Além da chefia do laboratório, Langer acumula em seu currículo quase duas dezenas de publicações científicas, em periódicos como o britânico "Proceedings of the Royal Society", a "Paleontology" (uma das duas principais revistas da área) e o francês "Comptes Rendus de L'Academie de Sciences".
No ano passado, o varapau da USP ganhou estatura também intelectual: foi autor de um capítulo do livro "The Dinosauria", principal publicação do mundo para os especialistas nesses répteis. E financeira, com uma verba de R$ 700 mil da Fapesp (Fundação de Amparo à Pesquisa do Estado de São Paulo) para estudar os fósseis do Período Cretáceo (70 milhões de anos atrás) do Estado de São Paulo, juntamente com Hussam Zaher, do Museu de Zoologia da USP em São Paulo.
Mas o que lançou o cientista à fama em seu campo de pesquisa foi algo que ele chama de "golpe de sorte": a descoberta, em 1998, dos fósseis do Saturnalia tupiniquim, um dos quatro dinossauros mais antigos do mundo, em um barranco de Santa Maria (RS). O achado do Saturnalia e os estudos que se seguiram a ele, desenvolvidos por Langer na Universidade de Bristol, Reino Unido, estão sacudindo a árvore genealógica dos dinos. Como arremate, ele hoje trabalha na descrição de outro fóssil gaúcho espetacular, que deve trazer mais evidências de que os dinossauros surgiram na América do Sul, entre Brasil e Argentina.
É difícil escapar à tentação de dizer que a ligação de Langer com tesouros do subsolo vem de berço. Seu pai, o geólogo Ernst Oskar Langer, veio da Alemanha para trabalhar numa mina de níquel em Pratápolis, cidade de 5.000 habitantes na região sul de Minas Gerais (hoje, uma praça de Pratápolis ostenta um monumento ao Saturnalia). "Eu nasci dentro do terreno da mineradora", conta. "E sempre fui um "dinonerd". Eu tinha um livro de dinossauros... quer dizer, eu tenho um livro de dinossauros" (interrompe a entrevista para procurar o volume).
Surpreendentemente, a recomendação do pai na época do vestibular foi para que Max fizesse ecologia, não geologia. "Ele achava que era a profissão do futuro. Então fui fazer ecologia na Unesp de Rio Claro."
O sonho do velho Langer de ter um filho ecólogo, no entanto, foi rapidamente desfeito em Rio Claro por Reinaldo José Bertini, professor de paleontologia da Unesp. "Até então eu nem sonhava que pudesse ser paleontólogo. No segundo ano de faculdade eu conheci o Bertini e me dei conta de que era possível mexer com evolução sem fazer genética."
Após a graduação, Bertini empurrou o aluno para um mestrado no Rio Grande do Sul, Estado que guarda alguns dos melhores depósitos fossilíferos do país. Lá o Saturnalia foi descoberto, o que carimbou o passaporte de Langer para um doutorado em Bristol sob supervisão de Michael Benton, um dos maiores estudiosos de evolução dos vertebrados do planeta.

## Dados fornecidos:

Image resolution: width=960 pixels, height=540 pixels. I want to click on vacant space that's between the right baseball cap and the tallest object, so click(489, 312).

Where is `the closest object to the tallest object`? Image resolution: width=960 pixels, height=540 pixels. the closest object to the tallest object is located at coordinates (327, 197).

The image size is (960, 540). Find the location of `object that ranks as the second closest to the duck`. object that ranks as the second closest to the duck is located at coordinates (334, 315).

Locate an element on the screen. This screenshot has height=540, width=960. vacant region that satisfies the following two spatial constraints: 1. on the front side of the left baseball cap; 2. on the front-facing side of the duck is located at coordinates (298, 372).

## Tarefas a cumprir:
- a) Imprima a passagem do trecho que vai de "Após a graduação, Bertini" até "vertebrados do planeta.".
- b) De acordo com o trecho, em que ano foram descobertos os fósseis do Saturnalia tupiniquim?
A listagem não tem relação com o trecho.

## Respostas dos exercícios:
- a)
Após a graduação, Bertini empurrou o aluno para um mestrado no Rio Grande do Sul, Estado que guarda alguns dos melhores depósitos fossilíferos do país. Lá o Saturnalia foi descoberto, o que carimbou o passaporte de Langer para um doutorado em Bristol sob supervisão de Michael Benton, um dos maiores estudiosos de evolução dos vertebrados do planeta.

- b) Em 1998.